▶ _Work task 1_
Quote the records word for word, starting at their beginning and running through the line containing "inserisci l'URL del file remoto", both ends included. Leave the pictures out of your answer.

▶ _Text under study_
Segment Open
Gambling operators could obtain greater certainty about how to respond to the growing use of virtual currencies in gaming, including in the e-sports betting market, from a court dispute set to be heard early next year, an expert has said.

On 6 February 2017 Birmingham Magistrates' Court is due to begin hearings in a case concerning alleged Gambling Act offences committed by two men. Dylan Rigby and Craig Douglas were charged in September. They pled not guilty to the charges at the court on 14 October.

Rigby is accused of breaching requirements on providing facilities for gambling. Both men have also been charged with advertising unlawful gambling, and Douglas has been charged with inviting children to gamble in breach of the Act, the Gambling Commission has said. The Commission has brought the prosecution against the men after concluding an investigation into the website www.futgalaxy.com, access to which was blocked for customers in the UK earlier this year.

According to a report by Wired magazine, both Douglas and Rigby are YouTube video bloggers and their alleged Gambling Act offences relate to in-game coins for the Fifa computer game. The coins can be purchased using real money. According to the BBC, Fifa players can use Fifa coins to bet on virtual football matches or for other forms of gambling via some third party websites. Players can transfer winnings back into the Fifa game, it said.

In August the Gambling Commission warned online platforms that facilitate bets on e-sports or which allow gamers to gamble virtual items they have obtained when gaming that they might require a gambling licence to continue with their operations.

In its discussion paper the regulator addressed the rise in the trade of so-called 'in-game' items which computer gamers can win, trade, sell or use. It said those "digital commodities", or 'skins', can sometimes be "converted into money or money’s worth" and that they therefore serve as "a form of virtual currency" which can be gambled with. 

It previously confirmed that offering facilities whereby virtual currencies can be used for gambling qualifies as a regulated activity for which a gambling licence is required.

Expert in gambling law and licensing Christopher Rees-Gay of Pinsent Masons, the law firm behind Out-Law.com, said: "The crux of the issue is whether in-game items have a monetary value derived from the current market price and can be converted back into real-world money, and whether the court's interpretation of the Gambling Act accords with that of the Gambling Commission on the matter of virtual currencies."

"The Commission in its recent discussion paper stated that 'where ‘skins’ are traded or are tradable and can therefore act as a de facto virtual currency and facilities for gambling with those items are being offered' it considers that a gambling licence is required. It is an offence under section 33 of the Gambling Act 2005 to provide facilities for gambling without the necessary licences being in place. The court in the forthcoming case is likely to offer its view on how the provisions should be interpreted in respect of in-game items and virtual currencies," Rees-Gay said.

"This is an important case, as the outcome of it will give a degree of certainty, in what is currently a grey area. Operators will have a firmer idea of where they stand in terms of virtual currencies and the provision of facilities for gambling," he said.
Segment Closed
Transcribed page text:
Segment Open
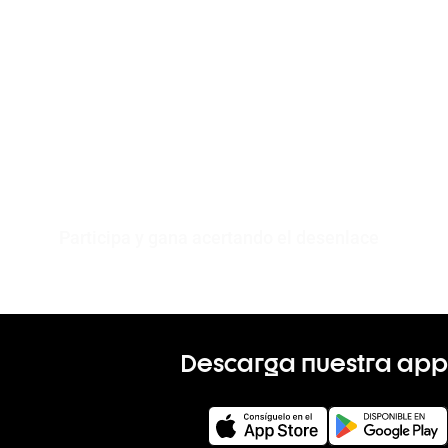
Participa y gana acertando el desenlace
Descarga nuestra app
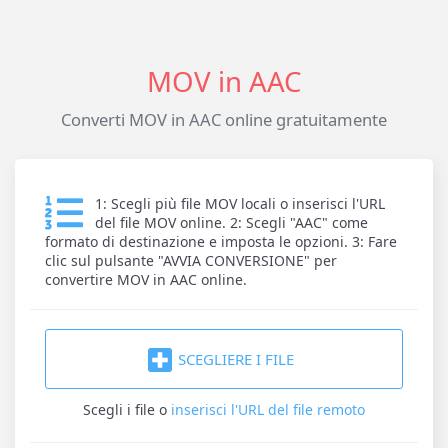
MOV in AAC
Converti MOV in AAC online gratuitamente
1: Scegli più file MOV locali o inserisci l'URL
del file MOV online. 2: Scegli "AAC" come
formato di destinazione e imposta le opzioni. 3: Fare
clic sul pulsante "AVVIA CONVERSIONE" per
convertire MOV in AAC online.
SCEGLIERE I FILE
Scegli i file
o
inserisci l'URL del file remoto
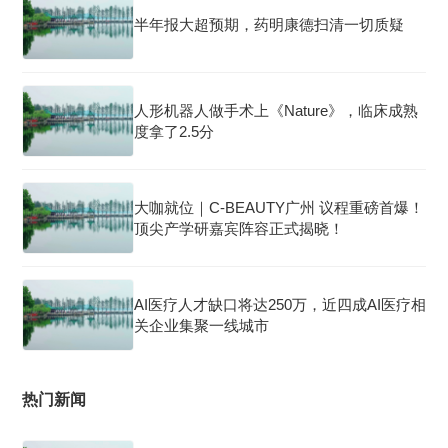
半年报大超预期，药明康德扫清一切质疑
人形机器人做手术上《Nature》，临床成熟
度拿了2.5分
大咖就位｜C-BEAUTY广州 议程重磅首爆！
顶尖产学研嘉宾阵容正式揭晓！
AI医疗人才缺口将达250万，近四成AI医疗相
关企业集聚一线城市
热门新闻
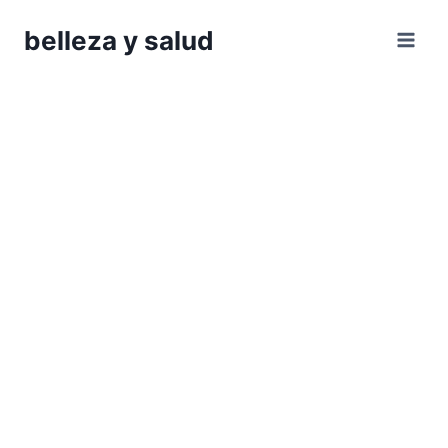
Saltar
belleza y salud
al
contenido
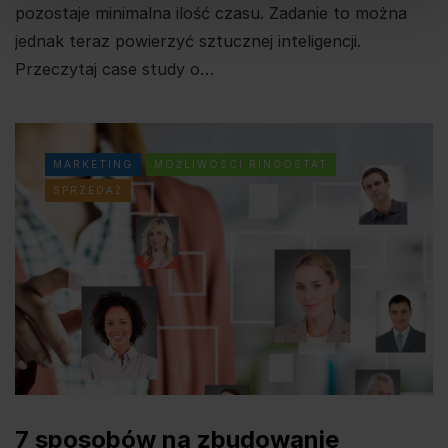
pozostaje minimalna ilość czasu. Zadanie to można
jednak teraz powierzyć sztucznej inteligencji.
Przeczytaj case study o…
MARKETING
MOŻLIWOSCI RINGOSTAT
SPRZEDAŻ
7 sposobów na zbudowanie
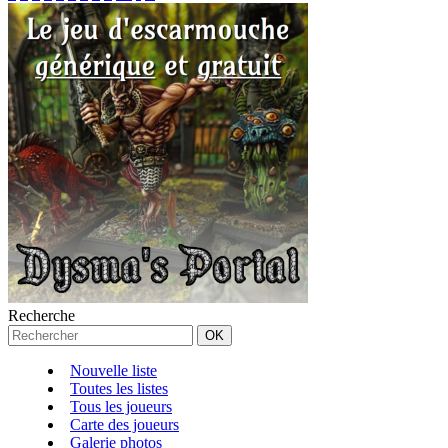
Recherche
Nouvelle liste
Toutes les listes
Tous les joueurs
Carte des joueurs
Galerie photos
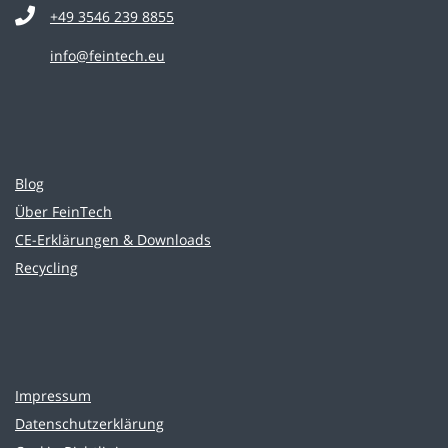
+49 3546 239 8855
info@feintech.eu
Blog
Über FeinTech
CE-Erklärungen & Downloads
Recycling
Impressum
Datenschutzerklärung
Segment Closed
▶ _Work task 2_
Print, word for word, the part of the article on gambling with virtual currencies that runs from "In its discussion" up to and including "be gambled with.".

▶ _Answer 1_
Participa y gana acertando el desenlace
Descarga nuestra app
MOV in AAC
Converti MOV in AAC online gratuitamente
1: Scegli più file MOV locali o inserisci l'URL
del file MOV online. 2: Scegli "AAC" come
formato di destinazione e imposta le opzioni. 3: Fare
clic sul pulsante "AVVIA CONVERSIONE" per
convertire MOV in AAC online.
SCEGLIERE I FILE
Scegli i file
o
inserisci l'URL del file remoto

▶ _Answer 2_
In its discussion paper the regulator addressed the rise in the trade of so-called 'in-game' items which computer gamers can win, trade, sell or use. It said those "digital commodities", or 'skins', can sometimes be "converted into money or money’s worth" and that they therefore serve as "a form of virtual currency" which can be gambled with.